Case histories of this kind are intended to be judged like
psychiatric ones; they have, however, one advantage over the
latter, namely an intimate connection between the story of the
patient’s sufferings and the symptoms of his illness - a
connection for which we still search in vain in the biographies of
other psychoses.

   In reporting the case of
Fräulein Elisabeth von R. I have endeavoured to weave the
explanations which I have been able to give of the case into my
description of the course of her recovery. It may perhaps be worth
while to bring together the important points once more. I have
described the patient’s character, the features which one
meets with so frequently in hysterical people and which there is no
excuse for regarding as a consequence of degeneracy: her
giftedness, her ambition, her moral sensibility, her excessive
demand for love which, to begin with, found satisfaction in her
family, and the independence of her nature which went beyond the
feminine ideal and found expression in a considerable amount of
obstinacy, pugnacity and reserve. No appreciable hereditary taint,
so my colleague told me, could be traced on either side of her
family. It is true that her mother suffered for many years from a
neurotic depression which had not been investigated; but her
mother’s brothers and sisters and her father and his family
could be regarded as well-balanced people free from nervous
trouble.

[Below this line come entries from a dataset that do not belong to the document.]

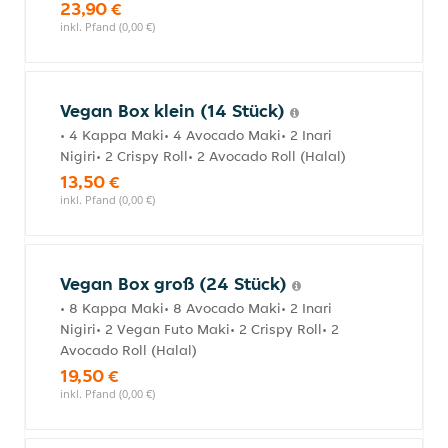
23,90 €
inkl. Pfand (0,00 €)
Vegan Box klein (14 Stück)
• 4 Kappa Maki• 4 Avocado Maki• 2 Inari
Nigiri• 2 Crispy Roll• 2 Avocado Roll (Halal)
13,50 €
inkl. Pfand (0,00 €)
Vegan Box groß (24 Stück)
• 8 Kappa Maki• 8 Avocado Maki• 2 Inari
Nigiri• 2 Vegan Futo Maki• 2 Crispy Roll• 2
Avocado Roll (Halal)
19,50 €
inkl. Pfand (0,00 €)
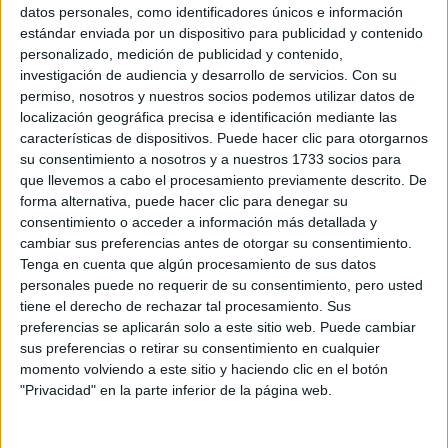
Sobre ti
datos personales, como identificadores únicos e información
estándar enviada por un dispositivo para publicidad y contenido
personalizado, medición de publicidad y contenido,
Soy:
*
investigación de audiencia y desarrollo de servicios.
Con su
Chico
permiso, nosotros y nuestros socios podemos utilizar datos de
Chica
localización geográfica precisa e identificación mediante las
características de dispositivos. Puede hacer clic para otorgarnos
¿En qué año terminas (o terminaste) bachillerato o FP?
*
su consentimiento a nosotros y a nuestros 1733 socios para
que llevemos a cabo el procesamiento previamente descrito. De
forma alternativa, puede hacer clic para denegar su
consentimiento o acceder a información más detallada y
Soy estudiante de:
*
cambiar sus preferencias antes de otorgar su consentimiento.
Tenga en cuenta que algún procesamiento de sus datos
personales puede no requerir de su consentimiento, pero usted
tiene el derecho de rechazar tal procesamiento. Sus
preferencias se aplicarán solo a este sitio web. Puede cambiar
Términos y Condiciones de Uso
sus preferencias o retirar su consentimiento en cualquier
momento volviendo a este sitio y haciendo clic en el botón
Acepto
los
Términos y Condiciones
de uso
*
"Privacidad" en la parte inferior de la página web.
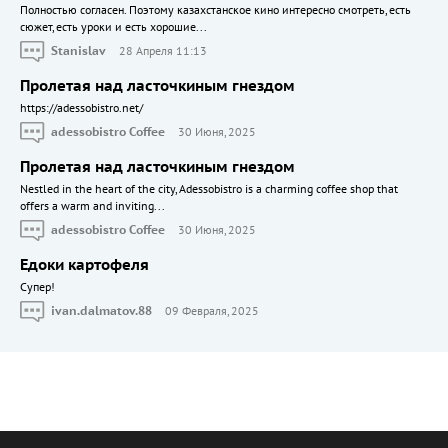
Полностью согласен. Поэтому казахстанское кино интересно смотреть, есть
сюжет, есть уроки и есть хорошие...
Stanislav
28 Апреля 11:13
Пролетая над ласточкиным гнездом
https://adessobistro.net/
adessobistro Coffee
30 Июня, 2025
Пролетая над ласточкиным гнездом
Nestled in the heart of the city, Adessobistro is a charming coffee shop that
offers a warm and inviting...
adessobistro Coffee
30 Июня, 2025
Едоки картофеля
Cупер!
ivan.dalmatov.88
09 Февраля, 2025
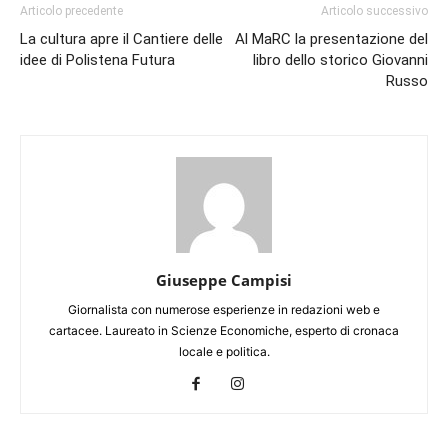
Articolo precedente
Articolo successivo
La cultura apre il Cantiere delle
Al MaRC la presentazione del
idee di Polistena Futura
libro dello storico Giovanni
Russo
Giuseppe Campisi
Giornalista con numerose esperienze in redazioni web e
cartacee. Laureato in Scienze Economiche, esperto di cronaca
locale e politica.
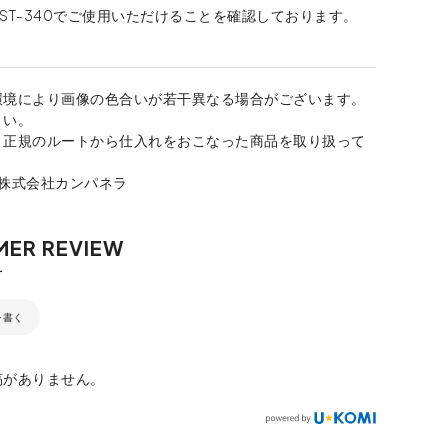
0とST-340でご使用いただけることを確認しております。
環境により画像の色合いが若干異なる場合がございます。
さい。
、正規のルートから仕入れをおこなった商品を取り扱って
：株式会社カンパネラ
を書く
稿がありません。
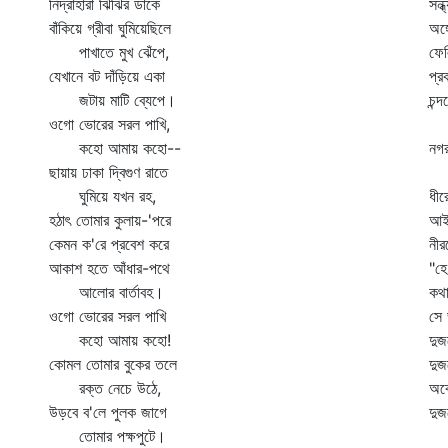
নিদ্রাহারা ঝিঁঝির ডাকে
সন্
বাঁকিয়ে গ্রীবা ঘুমিয়েছিলে
অঙ্
পাখাতে মুখ ঝেঁপে,
ফেল
যেখানে বট দাঁড়িয়ে একা
প্র
জটায় মাটি ব্যেপে।
চন্
ওগো ভোরের সরল পাখি,
দা
কহো আমায় কহো--
নগর
ছায়ায় ঢাকা দ্বিগুণ রাতে
মো
ঘুমিয়ে যখন রহ,
ধীর
হঠাৎ তোমার কুলায়-'পরে
আইল
কেমন ক'রে প্রবেশ করে
নীর
আকাশ হতে আঁধার-পথে
"হে
আলোর বার্তাবহ।
কথা
ওগো ভোরের সরল পাখি
সে 
কহো আমায় কহো!
দুজ
কোমল তোমার বুকের তলে
দুজ
রক্ত নেচে উঠে,
অঝো
উড়বে ব'লে পুলক জাগে
দুজ
তোমার পক্ষপুটে।
না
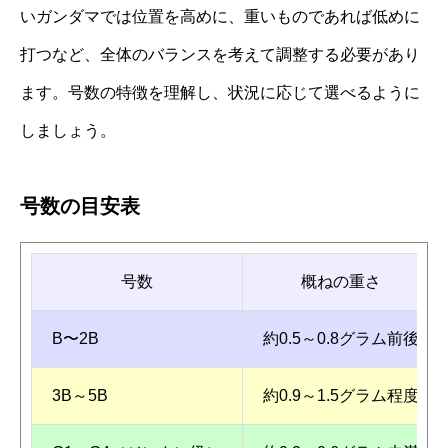
いガンダマでは位置を高めに、重いものであれば低めに
打つなど、全体のバランスを考えて調整する必要があり
ます。号数の特徴を理解し、状況に応じて選べるように
しましょう。
号数の目安表
号数
概ねの重さ
B〜2B
約0.5～0.8グラム前後
3B～5B
約0.9～1.5グラム程度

No severe case of neuro-psychosis had occurred among her
close relatives.

   Such was the patient’s
nature, which was now assailed by painful emotions, beginning with
the lowering effect of nursing her beloved father through a long
illness.

 

Studies On Hysteria

147

 

 

   There are good reasons for the
fact that sick-nursing plays such a significant part in the
prehistory of cases of hysteria. A number of the factors at work in
this are obvious: the disturbance of one’s physical health
arising from interrupted sleep, the neglect of one’s own
person, the effect of constant worry on one’s vegetative
functions. But, in my view, the most important determinant is to be
looked for elsewhere. Anyone whose mind is taken up by the hundred
and one tasks of sick-nursing which follow one another in endless
succession over a period of weeks and months will, on the one hand,
adopt a habit of suppressing every sign of his own emotion, and on
the other, will soon divert his attention away from his own
impressions, since he has neither time nor strength to do justice
to them. Thus he will accumulate a mass of impressions which are
capable of affect, which are hardly sufficiently perceived and
which, in any case, have not been weakened by abreaction. He is
creating material for a ‘retention hysteria’. If the
sick person recovers, all these impressions, of course, lose their
significance. But if he dies, and the period of mourning sets in,
during which the only things that seem to have value are those that
relate to the person who has died, these impressions that have not
yet been dealt with come into the picture as well; and after a
short interval of exhaustion the hysteria, whose seeds were sown
during the time of nursing, breaks out.